Senate committee looks to reauthorize quantum initiative
A bipartisan group of senators reintroduced the National Quantum Initiative Reauthorization Act last week to extend the National Quantum Initiative to 2034. The original NQI, established in 2018, directed the National Science Foundation, Department of Energy, and National Institute of Standards and Technology to support quantum information science research, student training, and standards development. The NQI itself currently runs until 2029, but authorization for certain programs expired in 2023. The Senate bill would add several quantum centers at NIST and NSF and authorize quantum R&D at NASA, including quantum satellite communications and quantum sensing research. Sens. Maria Cantwell (D-WA) and Todd Young (R-IN) introduced NQI reauthorization legislation in the previous Congress, but it did not reach a vote in the Commerce, Science, and Transportation Committee. The House Science Committee advanced its version of the legislation in 2023, but it did not reach a vote in the full House. That bill has not been reintroduced in the current Congress.
Also on our radar
Congressional appropriators released two more compromise funding bills on Sunday. The package includes a provision that would block OMB from making changes to indirect cost rates and policies.
The University of Kentucky is reviewing its memberships and partnerships with external organizations, including many scientific societies, to identify if they restrict participation based on race, gender, or other characteristics. A December report from the university indicates that hundreds of organizations have been reviewed and cleared, while over a thousand others have been flagged for deeper review and possible cancellation.

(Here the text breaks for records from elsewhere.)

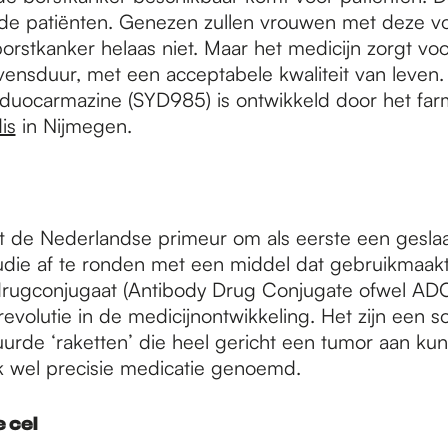
de patiënten. Genezen zullen vrouwen met deze v
orstkanker helaas niet. Maar het medicijn zorgt vo
vensduur, met een acceptabele kwaliteit van leven.
duocarmazine (SYD985) is ontwikkeld door het far
is
in Nijmegen.
t de Nederlandse primeur om als eerste een gesl
studie af te ronden met een middel dat gebruikmaak
drugconjugaat (Antibody Drug Conjugate ofwel AD
volutie in de medicijnontwikkeling. Het zijn een s
urde ‘raketten’ die heel gericht een tumor aan kun
k wel precisie medicatie genoemd.
 cel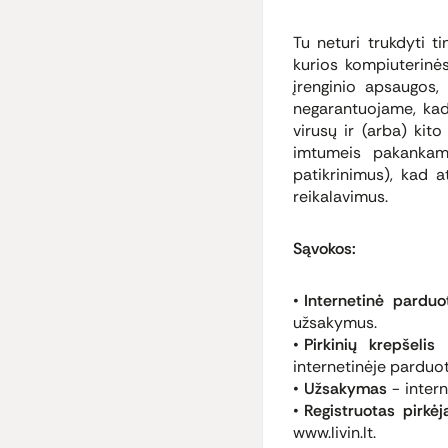
Tu neturi trukdyti t
kurios kompiuterinės
įrenginio apsaugos, k
negarantuojame, kad 
virusų ir (arba) kit
imtumeis pakankamų 
patikrinimus), kad 
reikalavimus.
Sąvokos:
Internetinė parduo
užsakymus.
Pirkinių krepšelis
internetinėje parduot
Užsakymas
− intern
Registruotas pirkėj
www.livin.lt.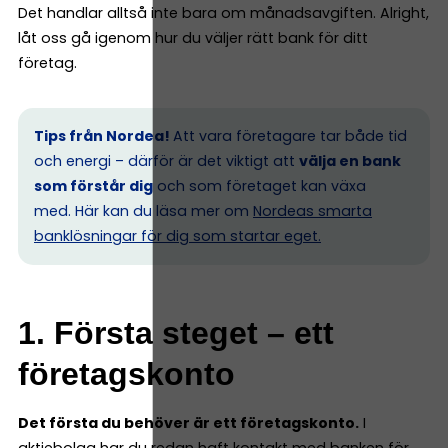
Det handlar alltså inte bara om månadsavgiften. Alright,
låt oss gå igenom hur du väljer rätt bank för ditt
företag.
Tips från Nordea!
Att vara företagare tar både tid
och energi – därför är det viktigt att
välja en bank
som förstår dig
och som företaget kan växa
med. Här kan du läsa mer om
Nordeas smarta
banklösningar för dig som startar eget.
1. Första steget – ett
företagskonto
Det första du behöver är ett företagskonto.
I
aktiebolag har du redan haft kontakt med banken för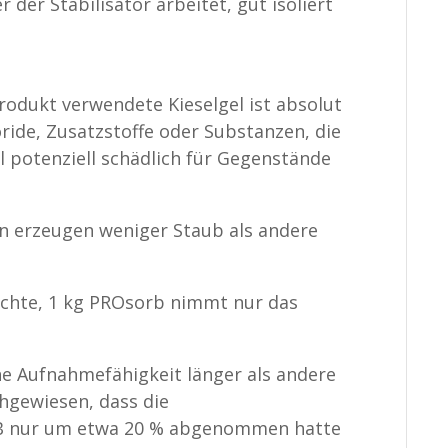
der Stabilisator arbeitet, gut isoliert
Produkt verwendete Kieselgel ist absolut
ride, Zusatzstoffe oder Substanzen, die
ll potenziell schädlich für Gegenstände
n erzeugen weniger Staub als andere
ichte, 1 kg PROsorb nimmt nur das
ne Aufnahmefähigkeit länger als andere
hgewiesen, dass die
B nur um etwa 20 % abgenommen hatte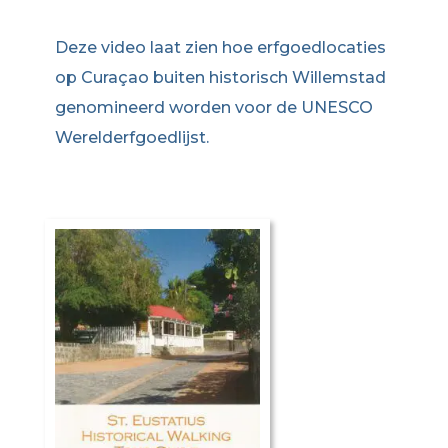
Deze video laat zien hoe erfgoedlocaties
op Curaçao buiten historisch Willemstad
genomineerd worden voor de UNESCO
Werelderfgoedlijst.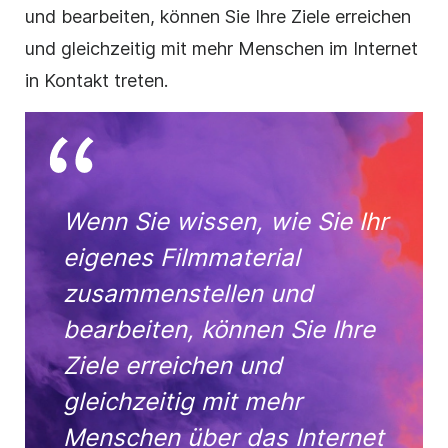
und bearbeiten, können Sie Ihre Ziele erreichen
und gleichzeitig mit mehr Menschen im Internet
in Kontakt treten.
Wenn Sie wissen, wie Sie Ihr
eigenes Filmmaterial
zusammenstellen und
bearbeiten, können Sie Ihre
Ziele erreichen und
gleichzeitig mit mehr
Menschen über das Internet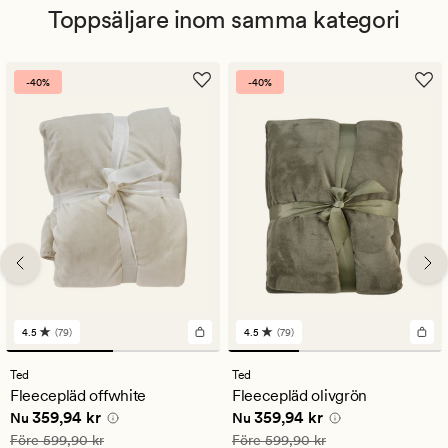
Toppsäljare inom samma kategori
-40%
-40%
4.5
(79)
4.5
(79)
79
79
omdömen
omdömen
med
med
Ted
Ted
ett
ett
Fleecepläd offwhite
Fleecepläd olivgrön
genomsnittligt
genomsnittligt
Nuvarande pris
359,94 kr
Nuvarande pris
359,94 kr
359,94 kr
359,94 kr
betyg
betyg
Nu
Nu
på
på
Ordinarie pris
599,90 kr
Ordinarie pris
599,90 kr
Före
599,90 kr
Före
599,90 kr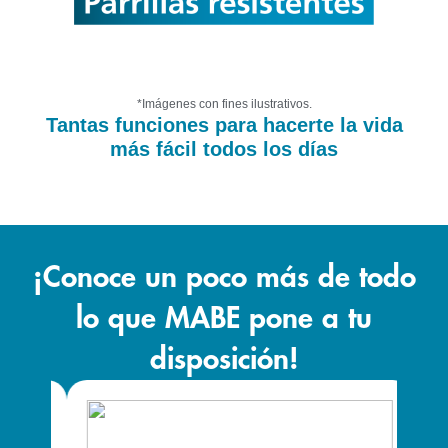
*Imágenes con fines ilustrativos.
Tantas funciones para hacerte la vida
más fácil todos los días
¡Conoce un poco más de todo
lo que MABE pone a tu
disposición!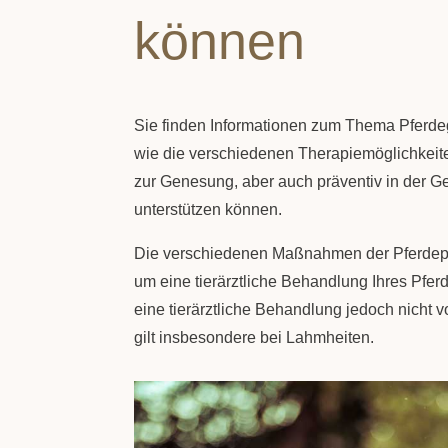
können
Sie finden Informationen zum Thema Pferde
wie die verschiedenen Therapiemöglichkeit
zur Genesung, aber auch präventiv in der 
unterstützen können.
Die verschiedenen Maßnahmen der Pferdephy
um eine tierärztliche Behandlung Ihres Pfer
eine tierärztliche Behandlung jedoch nicht v
gilt insbesondere bei Lahmheiten.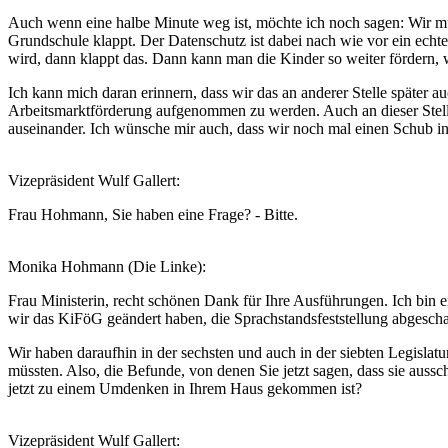
Auch wenn eine halbe Minute weg ist, möchte ich noch sagen: Wir müs
Grundschule klappt. Der Datenschutz ist dabei nach wie vor ein ech
wird, dann klappt das. Dann kann man die Kinder so weiter fördern, w
Ich kann mich daran erinnern, dass wir das an anderer Stelle später
Arbeitsmarktförderung aufgenommen zu werden. Auch an dieser Stelle g
auseinander. Ich wünsche mir auch, dass wir noch mal einen Schub
Vizepräsident Wulf Gallert:
Frau Hohmann, Sie haben eine Frage? - Bitte.
Monika Hohmann (Die Linke):
Frau Ministerin, recht schönen Dank für Ihre Ausführungen. Ich bin e
wir das KiFöG geändert haben, die Sprachstandsfeststellung abgeschaf
Wir haben daraufhin in der sechsten und auch in der siebten Legisla
müssten. Also, die Befunde, von denen Sie jetzt sagen, dass sie auss
jetzt zu einem Umdenken in Ihrem Haus gekommen ist?
Vizepräsident Wulf Gallert: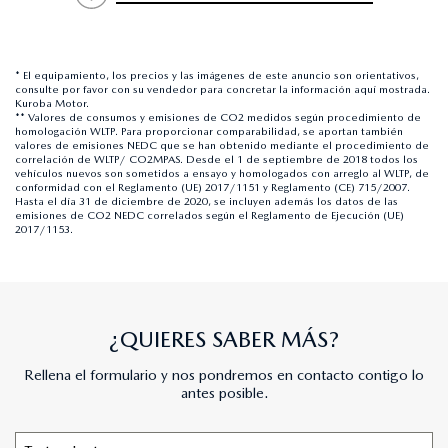
* El equipamiento, los precios y las imágenes de este anuncio son orientativos,
consulte por favor con su vendedor para concretar la información aquí mostrada.
Kuroba Motor.
** Valores de consumos y emisiones de CO2 medidos según procedimiento de
homologación WLTP. Para proporcionar comparabilidad, se aportan también
valores de emisiones NEDC que se han obtenido mediante el procedimiento de
correlación de WLTP/ CO2MPAS. Desde el 1 de septiembre de 2018 todos los
vehículos nuevos son sometidos a ensayo y homologados con arreglo al WLTP, de
conformidad con el Reglamento (UE) 2017/1151 y Reglamento (CE) 715/2007.
Hasta el día 31 de diciembre de 2020, se incluyen además los datos de las
emisiones de CO2 NEDC correlados según el Reglamento de Ejecución (UE)
2017/1153.
¿QUIERES SABER MÁS?
Rellena el formulario y nos pondremos en contacto contigo lo
antes posible.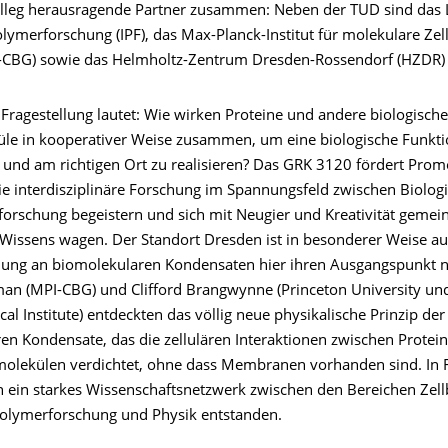
olleg herausragende Partner zusammen: Neben der TUD sind das 
Polymerforschung (IPF), das Max-Planck-Institut für molekulare Zel
-CBG) sowie das Helmholtz-Zentrum Dresden-Rossendorf (HZDR) b
 Fragestellung lautet: Wie wirken Proteine und andere biologische
e in kooperativer Weise zusammen, um eine biologische Funkti
it und am richtigen Ort zu realisieren? Das GRK 3120 fördert Pro
die interdisziplinäre Forschung im Spannungsfeld zwischen Biologi
orschung begeistern und sich mit Neugier und Kreativität gemei
Wissens wagen. Der Standort Dresden ist in besonderer Weise au
hung an biomolekularen Kondensaten hier ihren Ausgangspunkt 
n (MPI-CBG) und Clifford Brangwynne (Princeton University u
l Institute) entdeckten das völlig neue physikalische Prinzip der
en Kondensate, das die zellulären Interaktionen zwischen Protei
olekülen verdichtet, ohne dass Membranen vorhanden sind. In 
n ein starkes Wissenschaftsnetzwerk zwischen den Bereichen Zellb
olymerforschung und Physik entstanden.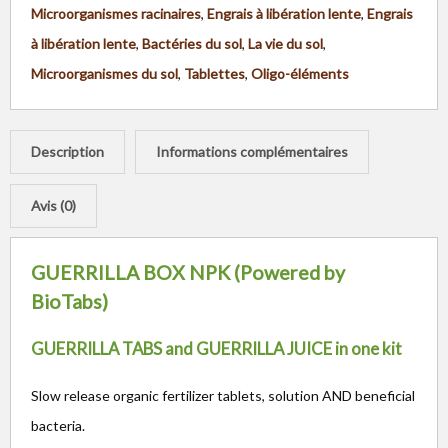
Microorganismes racinaires
,
Engrais à libération lente
,
Engrais
à libération lente
,
Bactéries du sol
,
La vie du sol
,
Microorganismes du sol
,
Tablettes
,
Oligo-éléments
Description
Informations complémentaires
Avis (0)
GUERRILLA BOX NPK (Powered by
BioTabs)
GUERRILLA TABS and GUERRILLA JUICE in one kit
Slow release organic fertilizer tablets, solution AND beneficial
bacteria.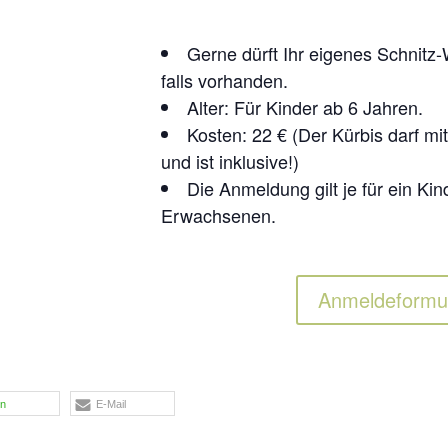
Gerne dürft Ihr eigenes Schnitz
falls vorhanden.
Alter: Für Kinder ab 6 Jahren.
Kosten: 22 € (Der Kürbis darf 
und ist inklusive!)
Die Anmeldung gilt je für ein Kin
Erwachsenen.
Anmeldeformu
en
E-Mail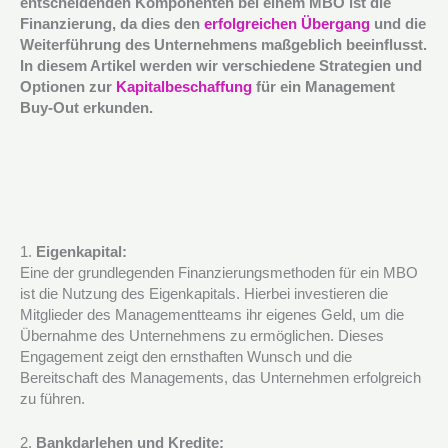
entscheidenden Komponenten bei einem MBO ist die
Finanzierung, da dies den
erfolgreichen Übergang
und die
Weiterführung des Unternehmens maßgeblich beeinflusst.
In diesem Artikel werden wir verschiedene Strategien und
Optionen zur
Kapitalbeschaffung
für ein Management
Buy-Out erkunden.
1.
Eigenkapital:
Eine der grundlegenden Finanzierungsmethoden für ein MBO
ist die Nutzung des Eigenkapitals. Hierbei investieren die
Mitglieder des Managementteams ihr eigenes Geld, um die
Übernahme des Unternehmens zu ermöglichen. Dieses
Engagement zeigt den ernsthaften Wunsch und die
Bereitschaft des Managements, das Unternehmen erfolgreich
zu führen.
2.
Bankdarlehen und Kredite: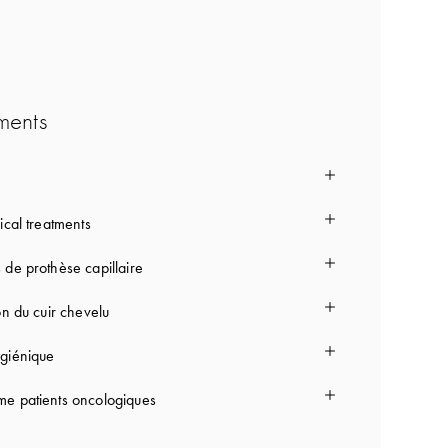
ments
ical treatments
 de prothèse capillaire
on du cuir chevelu
giénique
e patients oncologiques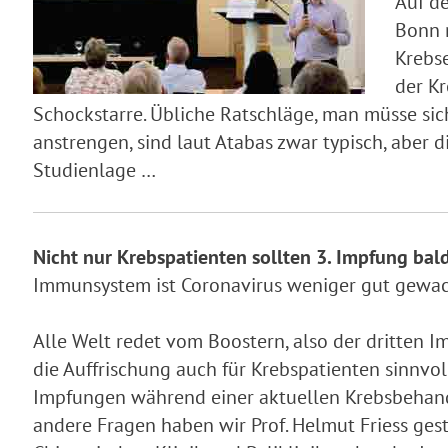
Auf d
Bonn 
Krebs
der Kr
Schockstarre. Übliche Ratschläge, man müsse sich
anstrengen, sind laut Atabas zwar typisch, aber d
Studienlage …
Nicht nur Krebspatienten sollten 3. Impfung bal
Immunsystem ist Coronavirus weniger gut gewac
Alle Welt redet vom Boostern, also der dritten I
die Auffrischung auch für Krebspatienten sinnvol
Impfungen während einer aktuellen Krebsbehan
andere Fragen haben wir Prof. Helmut Friess geste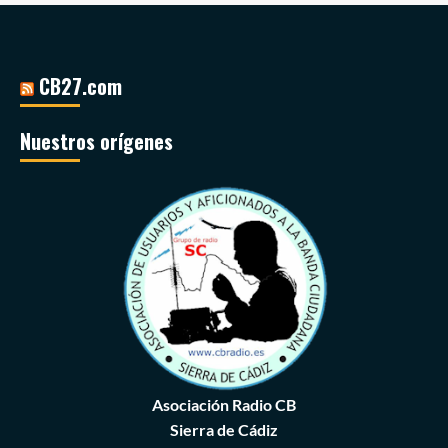
CB27.com
Nuestros orígenes
Asociación Radio CB
Sierra de Cádiz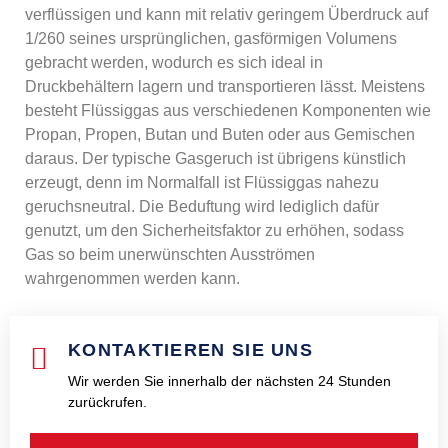
verflüssigen und kann mit relativ geringem Überdruck auf
1/260 seines ursprünglichen, gasförmigen Volumens
gebracht werden, wodurch es sich ideal in
Druckbehältern lagern und transportieren lässt. Meistens
besteht Flüssiggas aus verschiedenen Komponenten wie
Propan, Propen, Butan und Buten oder aus Gemischen
daraus. Der typische Gasgeruch ist übrigens künstlich
erzeugt, denn im Normalfall ist Flüssiggas nahezu
geruchsneutral. Die Beduftung wird lediglich dafür
genutzt, um den Sicherheitsfaktor zu erhöhen, sodass
Gas so beim unerwünschten Ausströmen
wahrgenommen werden kann.
KONTAKTIEREN SIE UNS
Wir werden Sie innerhalb der nächsten 24 Stunden
zurückrufen.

The National Academies issued a report on DOD’s SBIR and STTR programs recommending that the programs be extended permanently, that Congress not mandate strict benchmarks restricting awards based on previous funding, and that SBA revise its policy blocking certain applicants that do not meet commercialization or transition benchmarks.
DOE announced $2.7 billion in funding last week for LEU and HALEU uranium enrichment projects that aim to transition the U.S. away from foreign sources of uranium and diversify the domestic fuel supply.